#### [課題]
憲法9条の改憲についての文章から、「決して自衛隊の献身的な任務遂行を軽んじてはいない。」から「諸外国との問題解決に武力を行使するのは憲法違反だ。」までの部分を、一字も変えずに書き写してください。

報道によると、先日、安倍首相は地元の山口県で
改めて憲法9条の改憲を実現し責任を果たしたいと述べた。

安倍首相は、改憲の目的として自衛隊を憲法に明記し、
その存在の正当化を目指す持論を展開した。
その際、先の西日本豪雨で行方不明者の捜索や、
被災者支援にあたったことを紹介し、
黙々と献身的に任務を全うする彼らは日本国民の誇りだ
述べ、自衛隊違憲論を批判したという。
この人、一国の首相でありながら論議の本質が見えないのか?
否、理解した上で巧妙に改憲論議の論旨をすり替え、
論議の主題を隠蔽している。

日本国民は大きな災害が起きたとき、自衛隊の救援活動を願い、
黙々と任務を全うする姿を深く敬い、感謝の念を抱いてきた。
決して自衛隊の献身的な任務遂行を軽んじてはいない。
そのことと、自衛隊を海外の紛争地帯に派兵するのとは
全く次元の違う問題である。
被災地の人々の生命や苦難を人質にとり、
海外派兵の合法化を恣意的に論ずる目眩ましなぞ
断じて容認できるものではない。

憲法9条がある以上、如何なる場合においても
諸外国との問題解決に武力を行使するのは憲法違反だ。
従って、自衛隊は憲法に保障された存在ではない。
憲法9条を改め自衛隊の存在を合憲とするならば
戦力不保持の国是を放棄したと諸外国は見る。

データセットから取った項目
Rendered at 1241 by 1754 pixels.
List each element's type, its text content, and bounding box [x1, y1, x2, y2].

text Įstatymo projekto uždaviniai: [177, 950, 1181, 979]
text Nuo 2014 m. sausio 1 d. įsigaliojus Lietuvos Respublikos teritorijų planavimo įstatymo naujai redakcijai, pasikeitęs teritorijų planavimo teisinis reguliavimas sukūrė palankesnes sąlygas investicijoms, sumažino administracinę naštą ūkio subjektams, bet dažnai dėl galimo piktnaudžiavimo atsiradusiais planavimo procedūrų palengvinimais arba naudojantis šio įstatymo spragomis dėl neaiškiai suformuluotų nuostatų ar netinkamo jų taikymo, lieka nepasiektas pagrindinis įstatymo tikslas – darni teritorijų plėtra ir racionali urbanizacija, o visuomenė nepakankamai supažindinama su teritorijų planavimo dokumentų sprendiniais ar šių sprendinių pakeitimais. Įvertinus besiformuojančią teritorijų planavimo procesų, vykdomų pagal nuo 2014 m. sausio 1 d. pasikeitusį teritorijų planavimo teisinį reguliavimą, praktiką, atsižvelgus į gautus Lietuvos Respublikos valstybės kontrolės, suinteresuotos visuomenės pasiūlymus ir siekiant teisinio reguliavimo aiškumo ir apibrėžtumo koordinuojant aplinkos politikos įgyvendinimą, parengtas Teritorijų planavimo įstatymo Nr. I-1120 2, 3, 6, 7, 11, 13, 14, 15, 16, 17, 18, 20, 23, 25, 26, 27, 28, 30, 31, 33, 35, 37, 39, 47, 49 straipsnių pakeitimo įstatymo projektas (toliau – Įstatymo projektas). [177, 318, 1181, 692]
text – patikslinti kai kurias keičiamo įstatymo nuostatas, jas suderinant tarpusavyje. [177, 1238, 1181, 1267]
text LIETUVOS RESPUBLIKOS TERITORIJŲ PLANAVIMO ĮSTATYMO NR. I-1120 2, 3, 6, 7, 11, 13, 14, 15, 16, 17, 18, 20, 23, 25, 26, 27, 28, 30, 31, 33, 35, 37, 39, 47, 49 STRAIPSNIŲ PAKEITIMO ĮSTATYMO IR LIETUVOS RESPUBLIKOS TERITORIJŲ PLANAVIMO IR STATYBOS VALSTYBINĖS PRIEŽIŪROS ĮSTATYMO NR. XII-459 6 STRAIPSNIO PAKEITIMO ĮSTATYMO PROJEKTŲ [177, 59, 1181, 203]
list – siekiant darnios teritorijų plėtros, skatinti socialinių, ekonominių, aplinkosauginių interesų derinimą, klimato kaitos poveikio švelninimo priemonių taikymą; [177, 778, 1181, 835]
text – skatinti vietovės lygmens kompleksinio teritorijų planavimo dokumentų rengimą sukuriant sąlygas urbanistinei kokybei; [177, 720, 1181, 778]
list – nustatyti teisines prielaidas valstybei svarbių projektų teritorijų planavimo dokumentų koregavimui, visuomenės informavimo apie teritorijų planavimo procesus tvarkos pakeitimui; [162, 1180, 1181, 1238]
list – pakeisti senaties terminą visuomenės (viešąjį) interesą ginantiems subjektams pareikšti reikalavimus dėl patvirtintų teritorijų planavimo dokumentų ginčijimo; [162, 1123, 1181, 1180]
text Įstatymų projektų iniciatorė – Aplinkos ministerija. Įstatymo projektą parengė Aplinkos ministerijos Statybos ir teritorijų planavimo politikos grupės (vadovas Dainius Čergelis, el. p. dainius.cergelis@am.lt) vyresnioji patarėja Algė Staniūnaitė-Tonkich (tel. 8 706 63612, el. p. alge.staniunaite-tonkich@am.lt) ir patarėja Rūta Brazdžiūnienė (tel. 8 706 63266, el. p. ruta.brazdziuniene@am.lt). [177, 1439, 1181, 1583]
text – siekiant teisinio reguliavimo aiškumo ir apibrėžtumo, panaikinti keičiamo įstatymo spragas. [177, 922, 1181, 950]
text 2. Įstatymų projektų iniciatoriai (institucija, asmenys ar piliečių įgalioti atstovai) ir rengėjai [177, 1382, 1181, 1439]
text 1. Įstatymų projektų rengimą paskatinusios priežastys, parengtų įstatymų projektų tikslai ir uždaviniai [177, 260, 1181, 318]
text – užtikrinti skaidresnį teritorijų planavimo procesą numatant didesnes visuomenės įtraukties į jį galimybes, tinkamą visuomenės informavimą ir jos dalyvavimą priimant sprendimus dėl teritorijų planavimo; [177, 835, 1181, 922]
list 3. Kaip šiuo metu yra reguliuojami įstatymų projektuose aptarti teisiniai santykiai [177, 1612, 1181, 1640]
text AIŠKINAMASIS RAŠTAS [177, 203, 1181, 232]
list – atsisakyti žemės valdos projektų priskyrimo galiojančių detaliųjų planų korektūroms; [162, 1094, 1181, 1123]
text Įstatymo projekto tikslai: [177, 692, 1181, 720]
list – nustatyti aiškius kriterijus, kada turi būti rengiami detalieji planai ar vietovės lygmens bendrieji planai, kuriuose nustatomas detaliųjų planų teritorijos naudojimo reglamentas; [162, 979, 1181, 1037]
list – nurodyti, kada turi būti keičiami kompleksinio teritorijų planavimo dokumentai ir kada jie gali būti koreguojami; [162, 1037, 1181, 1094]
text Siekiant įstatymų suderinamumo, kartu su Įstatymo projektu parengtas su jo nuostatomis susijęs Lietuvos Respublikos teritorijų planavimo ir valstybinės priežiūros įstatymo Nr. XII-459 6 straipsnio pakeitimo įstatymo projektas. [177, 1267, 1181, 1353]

#### [解答]
決して自衛隊の献身的な任務遂行を軽んじてはいない。
そのことと、自衛隊を海外の紛争地帯に派兵するのとは
全く次元の違う問題である。
被災地の人々の生命や苦難を人質にとり、
海外派兵の合法化を恣意的に論ずる目眩ましなぞ
断じて容認できるものではない。

憲法9条がある以上、如何なる場合においても
諸外国との問題解決に武力を行使するのは憲法違反だ。